Cellular senescence in brain aging and cognitive decline
The mechanisms underlying brain aging have garnered significant attention due to the significant number of patients suffering from dementia and Alzheimer’s disease (AD). The cost of managing these patients exceeds that of cancer and cardiovascular disease patients combined. Importantly, however, cognitive decline is observable in individuals without AD or overt neurodegenerative changes. Age-related mild cognitive impairment (MCI) and late-onset AD can be mechanistically explained by processes governing biological aging. Currently, 12 biological aging hallmarks have been identified: genomic instability, telomere attrition, epigenetic alterations, loss of proteostasis, altered nutrient sensing, mitochondrial dysfunction, stem cell exhaustion, altered intracellular communication, cellular senescence, disabled macroautophagy, chronic inflammation (i.e., inflammaging), and gut microbiome dysbiosis. The geroscience hypothesis posits that age-related diseases arise from the cumulative effects of these biological aging hallmarks and that targeting them constitutes an avenue to ameliorate age-related diseases.

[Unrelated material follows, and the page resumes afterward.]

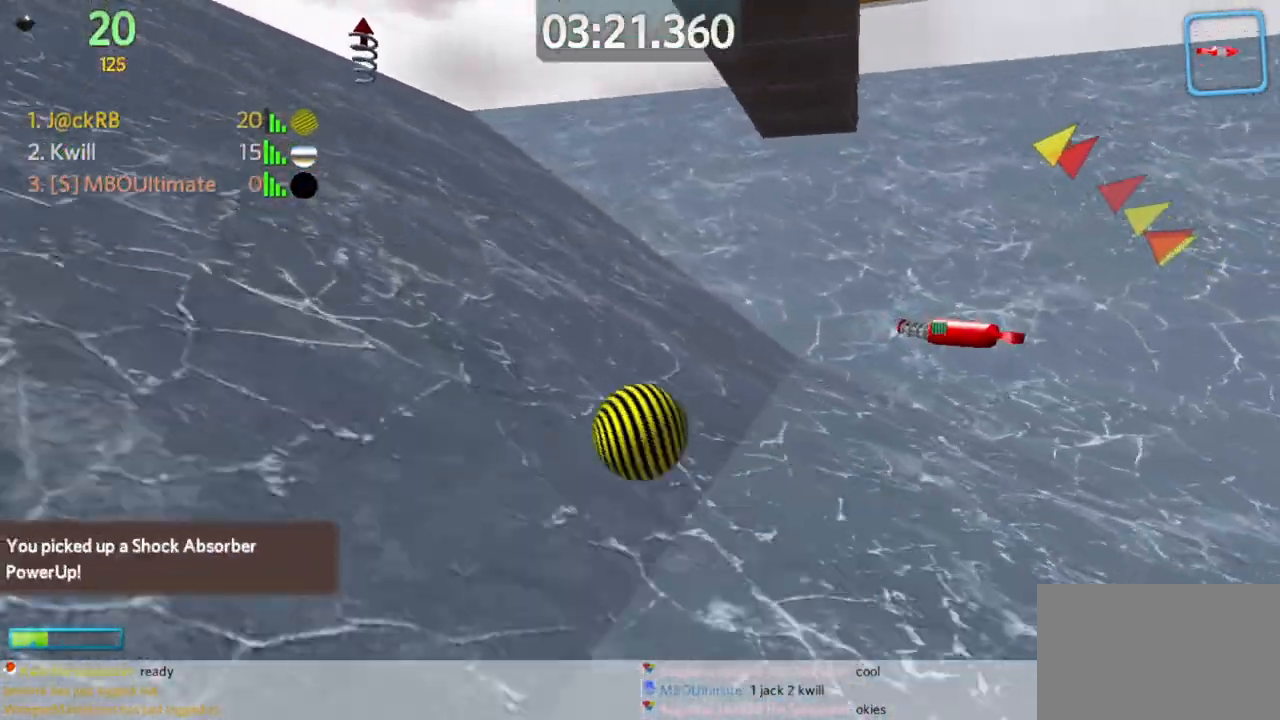
{"keys": ["d", "s"], "mouse": [], "events": [[17, "space", "down"], [17, "w", "up"], [100, "s", "down"], [150, "space", "up"]]}
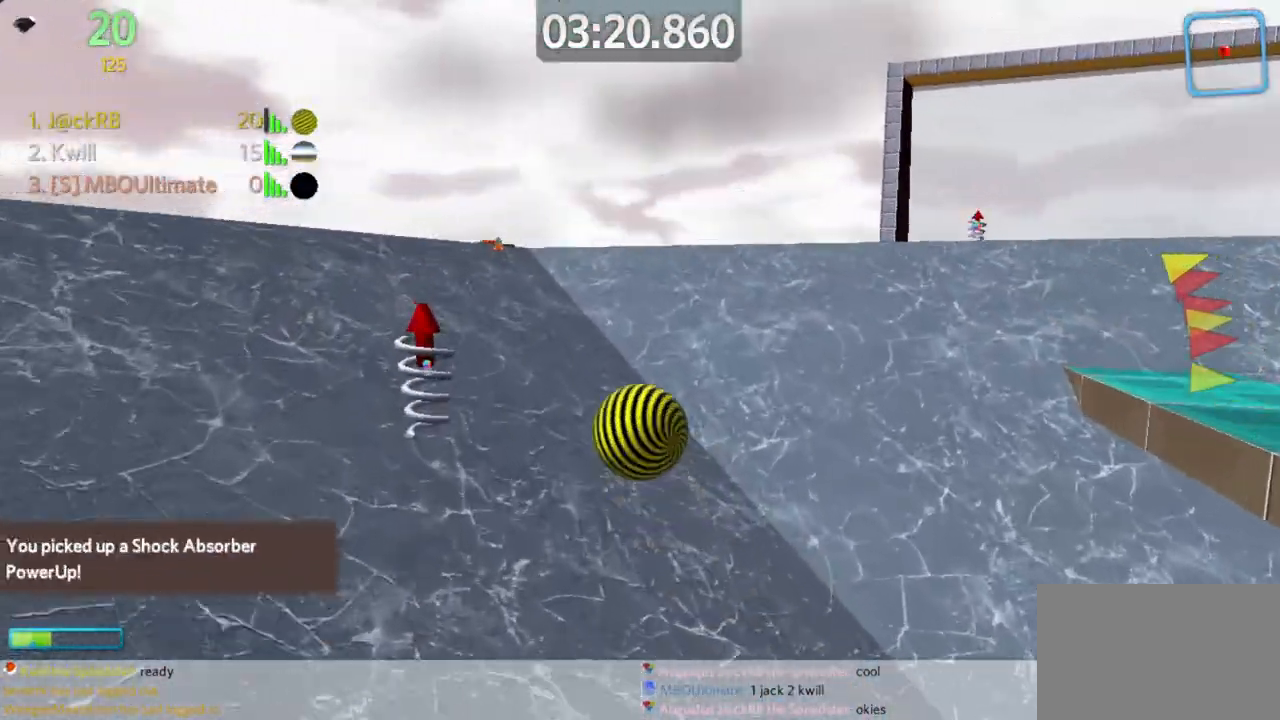
{"keys": ["d", "space", "w"], "mouse": [], "events": [[167, "s", "up"], [267, "w", "down"], [417, "space", "down"]]}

Cellular senescence describes a state of cell cycle arrest accompanied by characteristic morphological, cellular, and molecular changes. Studies using pharmacological targeting of senescent cells (SCs), transplanting SCs, and transgenic mouse models have demonstrated a causal relationship between SC accumulation and age-related tissue dysfunction, with addition of SCs being shown to accelerate aging phenotypes on the one hand and clearance being shown to alleviate them on the other. In the brain, SCs become more abundant with aging in mice, which is associated with cognitive decline, and their depletion mitigates neuroinflammation and delays cognitive decline.
This review explores the association between cellular senescence and age-related cognitive decline. We also discuss how cellular senescence may underlie cognitive decline in different patient populations that exhibit a premature brain aging phenotype. These patients include cancer survivors, traumatic brain injury (TBI) patients, obese individuals, obstructive sleep apnea (OSA) patients, and chronic kidney disease (CKD) patients. Understanding the role of senescence in cognitive decline is essential, especially considering the rapidly evolving field of senotherapeutics. Targeting SCs could mitigate early brain aging and reduce a significant burden on patients, healthcare systems, and society.